Steve Zissou (Bill Murray), a sort of modern-day Cousteau, is the scientist and explorer at the head of a documentary film crew on the search for the shark that ate Steve's closest friend and co-captain, Esteban. He neglects his wealthy wife; he's abandoned a son conceived in a moment of philandering; his film career has tanked on the poor reception of his most recent film. Murray, with a growing paunch of tan, flabby skin and a face fighting a losing battle with gravity, gives Steve a deadened egocentrism. At first glance, he seems a self-absorbed jerk, and he certainly is that. But there's something else there — some aging, some slowing and slipping-down that sends him reeling. He's abrasive, cocky, maybe even stupid. But he's inconsolably sad, too.

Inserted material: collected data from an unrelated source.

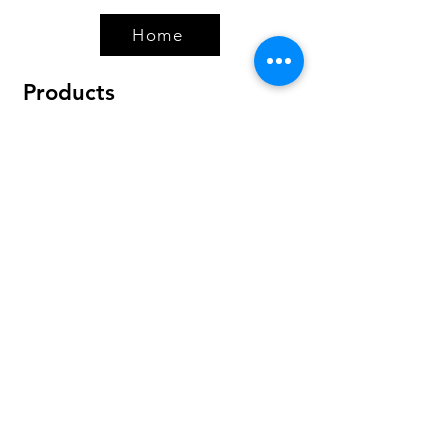
Home
Products
Bundles
Protein
Pre-Workout
Amino Acids
Health & Wellness
Accessories
Policy
Shipping & Returns
Terms & Conditions
Payment Methods
FAQ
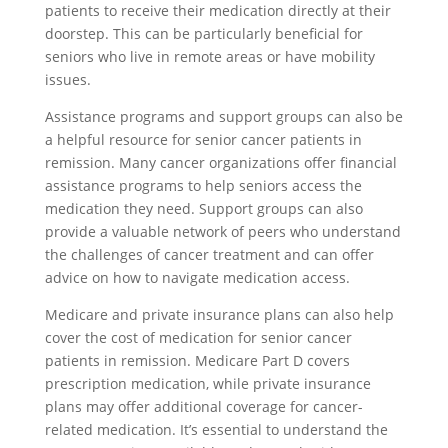
patients to receive their medication directly at their
doorstep. This can be particularly beneficial for
seniors who live in remote areas or have mobility
issues.
Assistance programs and support groups can also be
a helpful resource for senior cancer patients in
remission. Many cancer organizations offer financial
assistance programs to help seniors access the
medication they need. Support groups can also
provide a valuable network of peers who understand
the challenges of cancer treatment and can offer
advice on how to navigate medication access.
Medicare and private insurance plans can also help
cover the cost of medication for senior cancer
patients in remission. Medicare Part D covers
prescription medication, while private insurance
plans may offer additional coverage for cancer-
related medication. It’s essential to understand the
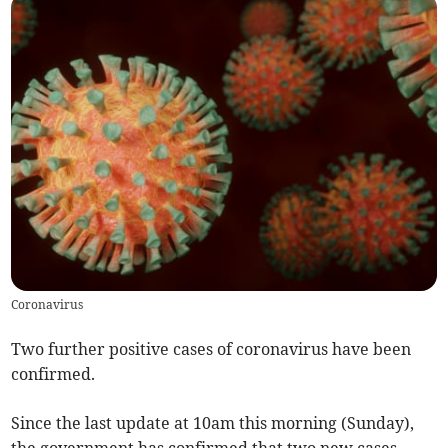
Coronavirus
Two further positive cases of coronavirus have been
confirmed.
Since the last update at 10am this morning (Sunday),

After a long series of diversions — too long, in fact — he catches up with the elusive jaguar shark and descends with his companions into the great black deep of the sea in a submarine called Deep Search. Music bubbles up, tapping affirmatively to the rhythms of his final quest, as animated sea life scuttles by. Out of the dark water comes the massive shark, its scales glimmering in the light of the sub, shaking Steve's vessel, and Steve himself, to the core. "It is beautiful, Steve," his wife tells him. "Yeah," he replies. "I wish Esteban were here to see it."

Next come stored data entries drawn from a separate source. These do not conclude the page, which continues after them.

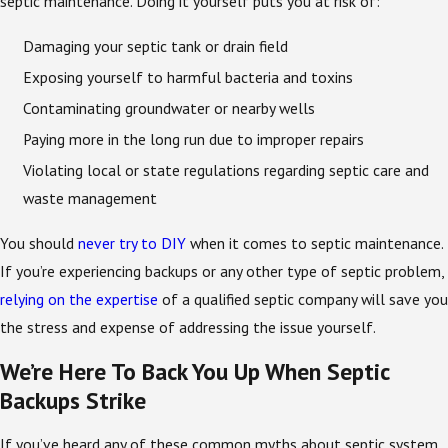
septic maintenance. Doing it yourself puts you at risk of:
Damaging your septic tank or drain field
Exposing yourself to harmful bacteria and toxins
Contaminating groundwater or nearby wells
Paying more in the long run due to improper repairs
Violating local or state regulations regarding septic care and
waste management
You should
never try to DIY
when it comes to septic maintenance.
If you’re experiencing backups or any other type of septic problem,
relying on the expertise
of a qualified septic company will save you
the stress and expense of addressing the issue yourself.
We’re Here To Back You Up When Septic
Backups Strike
If you’ve heard any of these common myths about septic system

As his aloof, confident façade melts away, his friends reaching in unison to place a hand on his shoulder, something of family is reaffirmed. Some love coils up and springs forth, some recognition that family — whether composed of blood relatives or just the people one feels kinship with — is consolation, bitterness and fear rolled into a group of people tied by an unseen cord. There is, in the stillness of the moment, an unspeakable beauty: an understanding that certain mishaps in life are not meant to be understood so much as endured. Steve's home is a collection of creatures, of companions, emerging out of the dark. And you can tell, watching his eyes for that simple reanimation by which we move through grief, that his heart's finally in it, too.